Site contexts such as URL, homepage address, blog title, blog description, and many more can be modified in the setting tab of every site.

Step 7: Install Themes in Multisite

Once you have added sites to the network themes and plugins also need to be installed. We start by installing a theme for the sites. Remember that you need to install a theme only once and that theme will be applied to all the sites in that network.

  • First, go to My sites > Network admin > themes and click on the button add new.
  • Find and install a theme from the WordPress repository.
  • Next, click on network enable to globally activate the theme for all sites on the network.
  • You can manage all installed themes from My sites > Network Admin > Themes. Themes can be network-enabled or network disabled from the theme list.
  • A network-enabled theme means that the individual site owners can’t control these themes but these themes will be available for use on their websites.

Step 8: Install Plugins on WordPress multisite

Similar to themes in multisite, only super admins can install the plugins. Individual site administrators can only activate and deactivate the plugins for their websites. The site admin can activate and deactivate plugins only if the super admin enables the administration menu option.

To enable the administration menu go to Settings > Network settings and check the “enable administration menu” box for plugins. 

Now head towards My sites > Network admin > Plugins and click on add new button to add a plugin to the network. Find your plugin on the WordPress repository, install the plugin, and click on “network active”.

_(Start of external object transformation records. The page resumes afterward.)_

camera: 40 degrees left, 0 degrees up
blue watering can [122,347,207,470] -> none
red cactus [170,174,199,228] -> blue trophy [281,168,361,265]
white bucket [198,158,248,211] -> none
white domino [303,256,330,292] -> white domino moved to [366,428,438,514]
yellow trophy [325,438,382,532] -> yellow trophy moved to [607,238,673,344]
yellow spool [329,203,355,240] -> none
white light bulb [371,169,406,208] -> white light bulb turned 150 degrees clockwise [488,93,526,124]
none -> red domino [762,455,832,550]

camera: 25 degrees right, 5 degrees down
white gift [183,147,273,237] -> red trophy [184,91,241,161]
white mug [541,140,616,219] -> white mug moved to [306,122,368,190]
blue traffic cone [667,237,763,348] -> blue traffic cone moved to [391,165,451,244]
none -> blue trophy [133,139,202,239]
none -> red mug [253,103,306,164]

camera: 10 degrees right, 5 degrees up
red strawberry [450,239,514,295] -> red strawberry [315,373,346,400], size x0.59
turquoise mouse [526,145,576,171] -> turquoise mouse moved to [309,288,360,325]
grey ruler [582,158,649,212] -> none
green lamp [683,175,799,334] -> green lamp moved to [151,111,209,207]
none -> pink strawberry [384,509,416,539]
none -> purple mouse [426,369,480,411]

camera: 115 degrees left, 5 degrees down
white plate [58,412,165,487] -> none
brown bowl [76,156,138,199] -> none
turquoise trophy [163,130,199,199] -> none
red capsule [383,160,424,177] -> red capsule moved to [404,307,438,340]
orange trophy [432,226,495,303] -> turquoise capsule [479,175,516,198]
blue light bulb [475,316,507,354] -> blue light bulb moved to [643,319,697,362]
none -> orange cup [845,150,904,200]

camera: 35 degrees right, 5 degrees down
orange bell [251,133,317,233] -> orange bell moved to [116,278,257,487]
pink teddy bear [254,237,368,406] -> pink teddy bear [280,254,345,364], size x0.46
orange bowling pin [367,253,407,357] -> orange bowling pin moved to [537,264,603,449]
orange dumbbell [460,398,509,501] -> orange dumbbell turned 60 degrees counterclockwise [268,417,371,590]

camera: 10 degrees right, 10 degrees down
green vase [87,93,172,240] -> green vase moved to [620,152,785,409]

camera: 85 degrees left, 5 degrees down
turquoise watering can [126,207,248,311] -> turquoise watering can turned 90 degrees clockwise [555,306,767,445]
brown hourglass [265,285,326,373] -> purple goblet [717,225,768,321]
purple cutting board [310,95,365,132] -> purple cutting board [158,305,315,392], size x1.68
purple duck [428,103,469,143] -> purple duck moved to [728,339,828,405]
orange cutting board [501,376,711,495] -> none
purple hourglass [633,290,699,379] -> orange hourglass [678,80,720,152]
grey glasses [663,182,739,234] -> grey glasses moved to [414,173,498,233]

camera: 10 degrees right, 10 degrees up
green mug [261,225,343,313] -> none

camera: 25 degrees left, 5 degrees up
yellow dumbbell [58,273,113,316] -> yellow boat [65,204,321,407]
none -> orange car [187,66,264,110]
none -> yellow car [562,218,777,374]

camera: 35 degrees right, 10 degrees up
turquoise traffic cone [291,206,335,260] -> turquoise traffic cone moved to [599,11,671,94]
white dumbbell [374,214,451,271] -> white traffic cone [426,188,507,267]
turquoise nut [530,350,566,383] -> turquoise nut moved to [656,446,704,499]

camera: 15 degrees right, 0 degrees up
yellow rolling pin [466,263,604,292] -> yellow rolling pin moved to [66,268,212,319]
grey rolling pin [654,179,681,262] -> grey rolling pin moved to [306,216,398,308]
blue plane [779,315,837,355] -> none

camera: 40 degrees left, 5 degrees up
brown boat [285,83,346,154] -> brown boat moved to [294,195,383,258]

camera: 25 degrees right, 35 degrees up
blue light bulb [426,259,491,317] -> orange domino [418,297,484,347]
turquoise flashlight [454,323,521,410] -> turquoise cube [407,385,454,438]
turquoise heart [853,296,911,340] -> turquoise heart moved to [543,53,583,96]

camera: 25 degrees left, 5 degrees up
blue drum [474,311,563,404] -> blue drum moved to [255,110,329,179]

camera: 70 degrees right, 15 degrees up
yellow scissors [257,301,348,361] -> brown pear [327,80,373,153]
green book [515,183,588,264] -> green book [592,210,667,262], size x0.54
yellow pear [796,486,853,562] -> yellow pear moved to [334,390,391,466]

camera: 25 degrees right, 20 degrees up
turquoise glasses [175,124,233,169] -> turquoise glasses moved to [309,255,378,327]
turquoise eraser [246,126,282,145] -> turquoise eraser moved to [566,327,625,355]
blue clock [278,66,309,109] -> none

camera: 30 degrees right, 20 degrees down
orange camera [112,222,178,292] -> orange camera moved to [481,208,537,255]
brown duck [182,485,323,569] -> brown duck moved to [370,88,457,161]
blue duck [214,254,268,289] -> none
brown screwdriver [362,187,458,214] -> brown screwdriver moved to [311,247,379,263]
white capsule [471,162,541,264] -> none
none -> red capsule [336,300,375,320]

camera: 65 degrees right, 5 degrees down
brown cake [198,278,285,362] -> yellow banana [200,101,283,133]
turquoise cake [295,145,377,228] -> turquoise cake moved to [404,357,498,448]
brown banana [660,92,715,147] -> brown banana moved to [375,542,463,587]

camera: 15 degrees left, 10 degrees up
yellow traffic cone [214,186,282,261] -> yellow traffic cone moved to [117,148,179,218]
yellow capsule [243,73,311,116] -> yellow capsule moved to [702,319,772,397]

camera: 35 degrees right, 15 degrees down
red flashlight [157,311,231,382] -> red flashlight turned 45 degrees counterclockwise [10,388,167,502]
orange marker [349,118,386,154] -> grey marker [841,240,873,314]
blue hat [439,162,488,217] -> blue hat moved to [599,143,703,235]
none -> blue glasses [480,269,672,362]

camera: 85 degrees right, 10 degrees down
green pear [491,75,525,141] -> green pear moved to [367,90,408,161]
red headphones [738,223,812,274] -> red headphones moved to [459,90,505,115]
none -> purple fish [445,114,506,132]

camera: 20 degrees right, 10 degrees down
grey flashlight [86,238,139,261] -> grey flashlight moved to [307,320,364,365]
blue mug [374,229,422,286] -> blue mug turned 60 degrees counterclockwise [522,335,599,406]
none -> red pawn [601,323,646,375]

The plugins marked as “network active” will be applied globally to all the websites. The site owners can choose whether his site needs a plugin to remain active or not.

Wrapping up: 

Once you complete all these steps correctly the WordPress multisite is ready for regular use. You can now add more sites, themes, and plugins from the super admin dashboard. The procedures are the same as mentioned above.

The individual sites in the network can publish posts and pages like a typical WordPress site. It is possible to do a lot more with a multisite for example connecting it with Cloudflare. But that could be a whole new tutorial. Finally, we hope this guide is clear enough to help you set up your first WordPress multisite.